Ovechkin's goal had the desired effect, energizing the crowd, but on the ice New York reversed the Caps' all-out pressure to their benefit. As Washington ran themselves ragged in the third period to try and create chances against a world-class goalie, the Rangers counter-attacked with a grinding shift to seal the game.
Ryan Callahan carried the puck behind Neuvirth before dishing it to a wide-open Ruslan Fedotenko who scored his second goal to put the game away. The forward was camped out in front of Washington's net without a defender anywhere near him.
"We were too slow. We were soft," said Karl Alzner. "We weren't making the smart plays, helping each other get open. If you're not working hard for each other, you're not going to be successful."
Against Winnipeg, the Caps were able to put forth a controlled effort in which they wore the Jets down by taking the body. While there was more of the same physical play against the Rangers, it spilled over into the realm of undisciplined — something Boudreau knows can't continue.
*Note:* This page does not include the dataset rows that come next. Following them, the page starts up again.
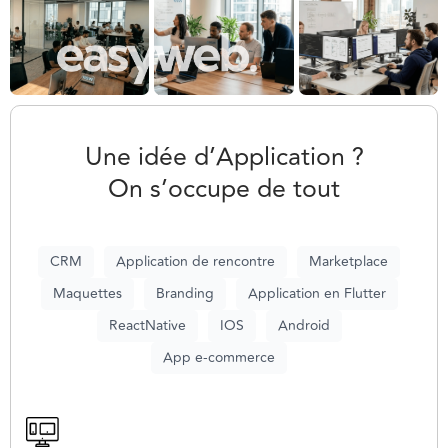
Une idée d’Application ?
On s’occupe de tout
CRM
Application de rencontre
Marketplace
Maquettes
Branding
Application en Flutter
ReactNative
IOS
Android
App e-commerce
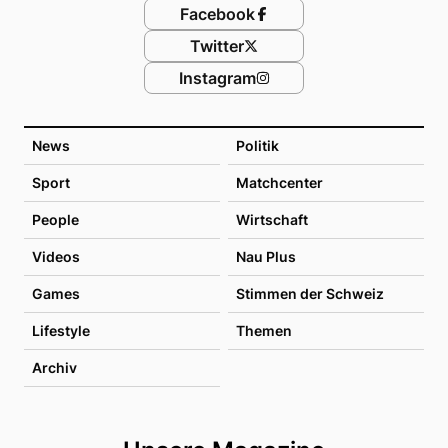
Facebook
Twitter
Instagram
News
Politik
Sport
Matchcenter
People
Wirtschaft
Videos
Nau Plus
Games
Stimmen der Schweiz
Lifestyle
Themen
Archiv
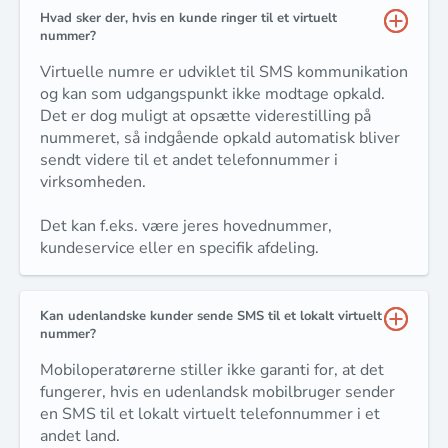
Hvad sker der, hvis en kunde ringer til et virtuelt
nummer?
Virtuelle numre er udviklet til SMS kommunikation
og kan som udgangspunkt ikke modtage opkald.
Det er dog muligt at opsætte viderestilling på
nummeret, så indgående opkald automatisk bliver
sendt videre til et andet telefonnummer i
virksomheden.
Det kan f.eks. være jeres hovednummer,
kundeservice eller en specifik afdeling.
Kan udenlandske kunder sende SMS til et lokalt virtuelt
nummer?
Mobiloperatørerne stiller ikke garanti for, at det
fungerer, hvis en udenlandsk mobilbruger sender
en SMS til et lokalt virtuelt telefonnummer i et
andet land.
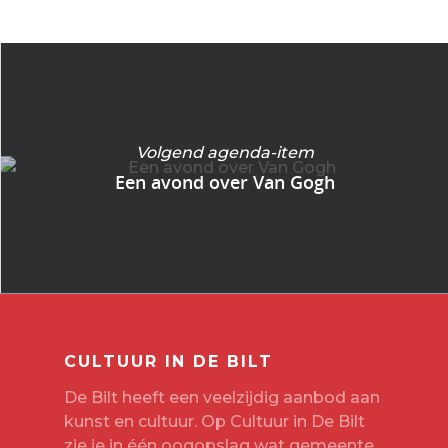
Volgend agenda-item
Een avond over Van Gogh
CULTUUR IN DE BILT
De Bilt heeft een veelzijdig aanbod aan
kunst en cultuur. Op Cultuur in De Bilt
zie je in één oogopslag wat gemeente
"We've got to get through to them that the risk isn't worth the reward," the coach said. "It's not worth it. You get it deep and then you win the battle and eventually something good will happen."
Boudreau has done all he can this season to get the Capitals to practice what he preaches. Instead of listening, the team has struggled to overcome its mistakes, dwelling on them rather than moving on.
"We're getting too down," Alzner said. "As soon as we get a goal scored against us, it kind of feels like it's the end of the world."
That's a problem that can't persist if the Capitals want to rediscover their winning ways.